● **Records to process**:
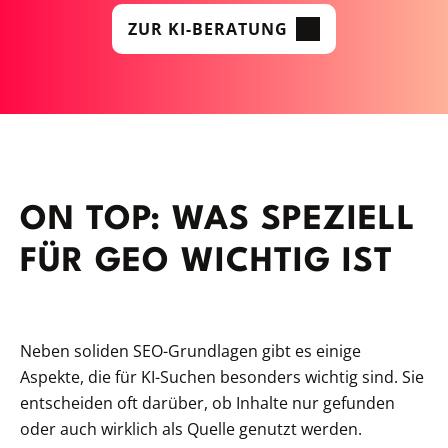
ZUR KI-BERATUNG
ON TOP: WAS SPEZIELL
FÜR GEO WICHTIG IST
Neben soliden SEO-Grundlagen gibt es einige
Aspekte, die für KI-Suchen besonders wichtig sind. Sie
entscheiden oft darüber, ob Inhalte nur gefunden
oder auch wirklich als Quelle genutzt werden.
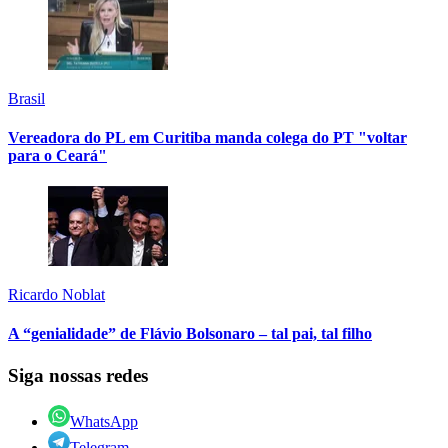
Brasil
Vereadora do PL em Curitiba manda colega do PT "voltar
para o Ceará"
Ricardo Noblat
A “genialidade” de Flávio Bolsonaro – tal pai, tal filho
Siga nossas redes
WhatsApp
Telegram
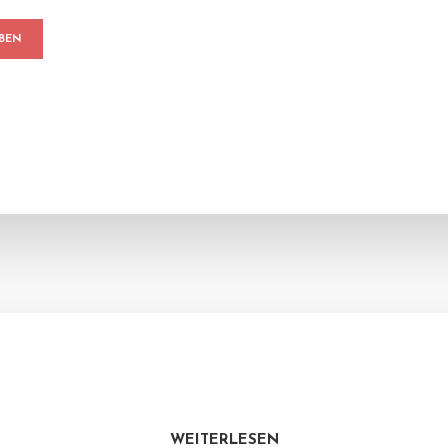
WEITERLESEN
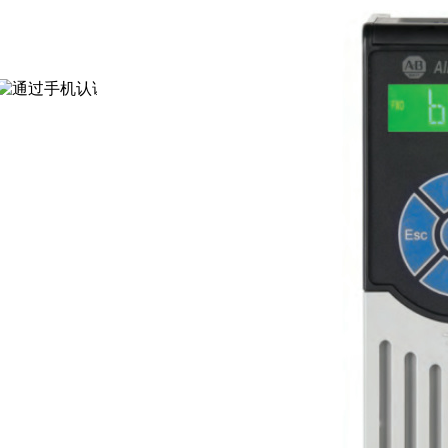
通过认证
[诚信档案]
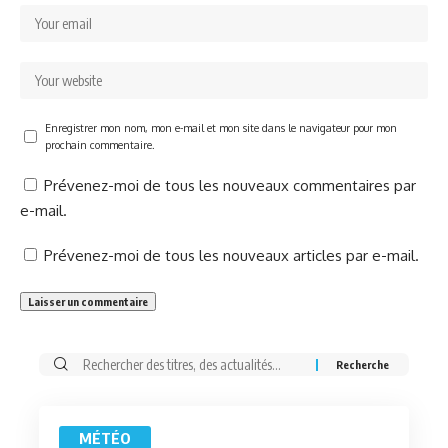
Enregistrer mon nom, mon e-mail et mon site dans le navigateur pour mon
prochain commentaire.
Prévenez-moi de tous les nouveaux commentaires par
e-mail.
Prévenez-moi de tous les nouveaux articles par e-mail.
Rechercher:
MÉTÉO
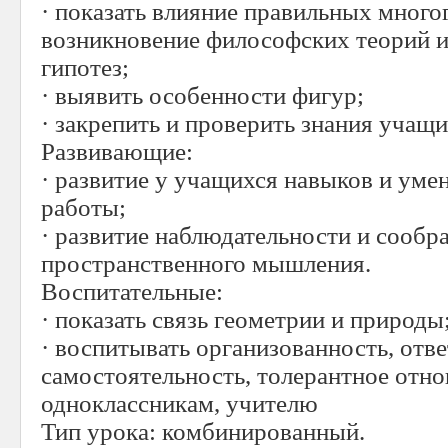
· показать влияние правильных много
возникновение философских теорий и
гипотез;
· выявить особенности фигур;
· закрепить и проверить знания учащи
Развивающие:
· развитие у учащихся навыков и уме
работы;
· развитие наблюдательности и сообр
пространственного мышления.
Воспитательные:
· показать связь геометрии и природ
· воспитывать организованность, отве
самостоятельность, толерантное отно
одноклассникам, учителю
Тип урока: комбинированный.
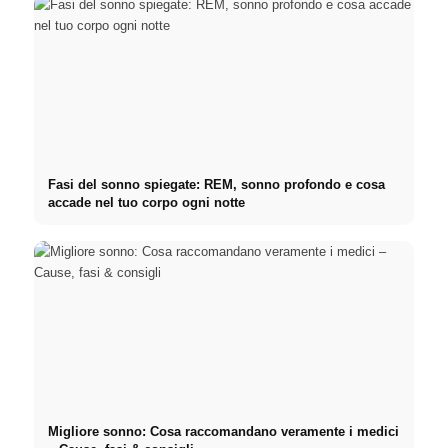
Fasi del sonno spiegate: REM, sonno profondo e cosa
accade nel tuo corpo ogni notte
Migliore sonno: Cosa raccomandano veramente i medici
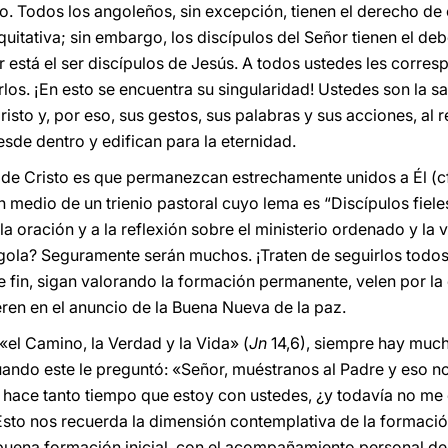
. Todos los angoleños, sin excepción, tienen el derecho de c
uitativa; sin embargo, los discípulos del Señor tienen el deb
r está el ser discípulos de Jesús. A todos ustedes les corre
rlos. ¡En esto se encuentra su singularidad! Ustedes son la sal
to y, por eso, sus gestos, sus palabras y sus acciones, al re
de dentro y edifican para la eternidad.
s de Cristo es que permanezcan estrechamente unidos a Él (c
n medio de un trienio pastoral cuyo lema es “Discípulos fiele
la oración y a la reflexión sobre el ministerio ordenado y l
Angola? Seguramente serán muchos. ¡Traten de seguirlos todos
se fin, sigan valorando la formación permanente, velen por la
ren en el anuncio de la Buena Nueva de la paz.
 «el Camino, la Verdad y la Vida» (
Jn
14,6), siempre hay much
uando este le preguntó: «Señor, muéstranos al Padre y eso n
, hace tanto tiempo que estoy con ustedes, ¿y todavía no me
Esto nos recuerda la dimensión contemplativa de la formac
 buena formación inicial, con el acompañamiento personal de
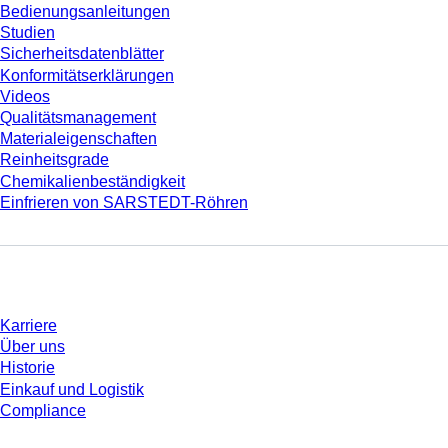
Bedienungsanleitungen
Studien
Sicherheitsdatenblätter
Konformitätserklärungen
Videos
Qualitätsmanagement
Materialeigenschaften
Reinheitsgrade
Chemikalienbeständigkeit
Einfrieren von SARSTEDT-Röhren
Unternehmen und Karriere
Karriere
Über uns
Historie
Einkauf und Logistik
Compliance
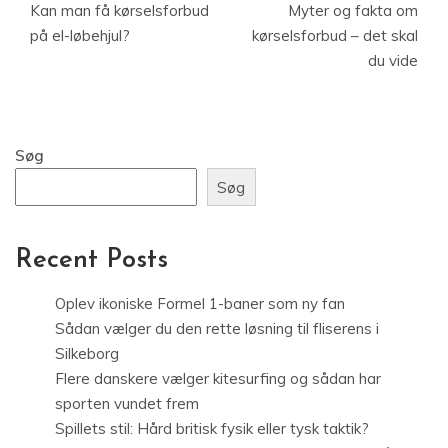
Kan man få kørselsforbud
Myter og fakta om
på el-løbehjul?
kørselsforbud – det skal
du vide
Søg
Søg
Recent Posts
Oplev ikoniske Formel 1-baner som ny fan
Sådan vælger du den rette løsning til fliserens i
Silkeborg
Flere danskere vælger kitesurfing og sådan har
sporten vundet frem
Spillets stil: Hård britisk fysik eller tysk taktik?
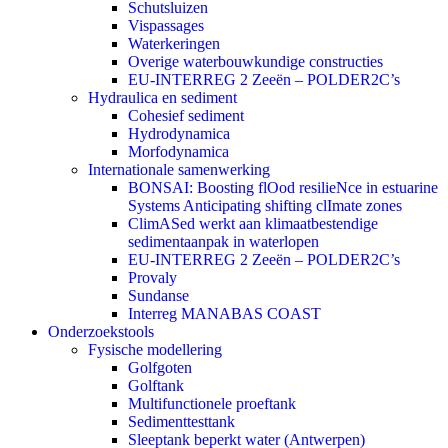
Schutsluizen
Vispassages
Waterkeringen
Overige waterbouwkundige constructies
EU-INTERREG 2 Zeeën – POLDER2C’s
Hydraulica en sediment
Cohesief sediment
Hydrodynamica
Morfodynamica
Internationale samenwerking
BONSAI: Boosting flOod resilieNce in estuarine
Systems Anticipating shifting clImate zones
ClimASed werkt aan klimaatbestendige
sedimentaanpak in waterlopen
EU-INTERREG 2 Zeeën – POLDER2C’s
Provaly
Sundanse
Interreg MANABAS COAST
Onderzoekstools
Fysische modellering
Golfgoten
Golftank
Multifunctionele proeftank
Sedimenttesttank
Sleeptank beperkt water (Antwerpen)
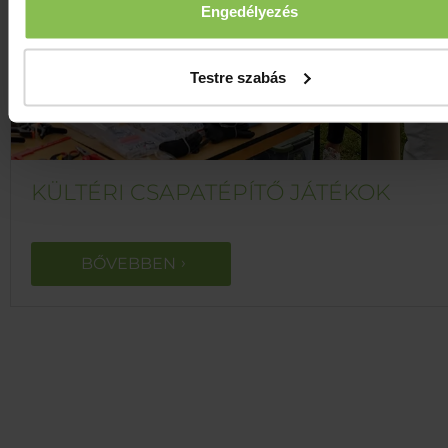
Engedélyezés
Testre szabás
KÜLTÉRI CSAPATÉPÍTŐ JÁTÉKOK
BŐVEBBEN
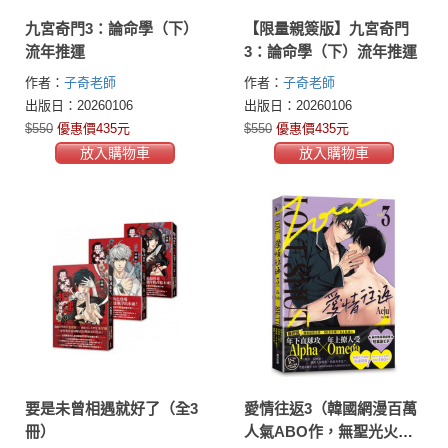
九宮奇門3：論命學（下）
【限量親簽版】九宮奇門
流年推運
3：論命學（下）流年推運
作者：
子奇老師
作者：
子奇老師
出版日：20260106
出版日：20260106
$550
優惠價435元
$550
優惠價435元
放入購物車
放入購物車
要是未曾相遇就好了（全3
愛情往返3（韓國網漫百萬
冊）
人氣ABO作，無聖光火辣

● **Exercise instructions**: Reproduce exactly the lines from the beginning of the material down to the line containing "prochain commentaire.", both ends included, but not the pictures or anything after.

● **Final answer**:
ZUR KI-BERATUNG
ON TOP: WAS SPEZIELL
FÜR GEO WICHTIG IST
Neben soliden SEO-Grundlagen gibt es einige
Aspekte, die für KI-Suchen besonders wichtig sind. Sie
entscheiden oft darüber, ob Inhalte nur gefunden
oder auch wirklich als Quelle genutzt werden.
Brasil
Vereadora do PL em Curitiba manda colega do PT "voltar
para o Ceará"
Ricardo Noblat
A “genialidade” de Flávio Bolsonaro – tal pai, tal filho
Siga nossas redes
WhatsApp
Telegram
WEITERLESEN
通过认证
[诚信档案]
Enregistrer mon nom, mon e-mail et mon site dans le navigateur pour mon
prochain commentaire.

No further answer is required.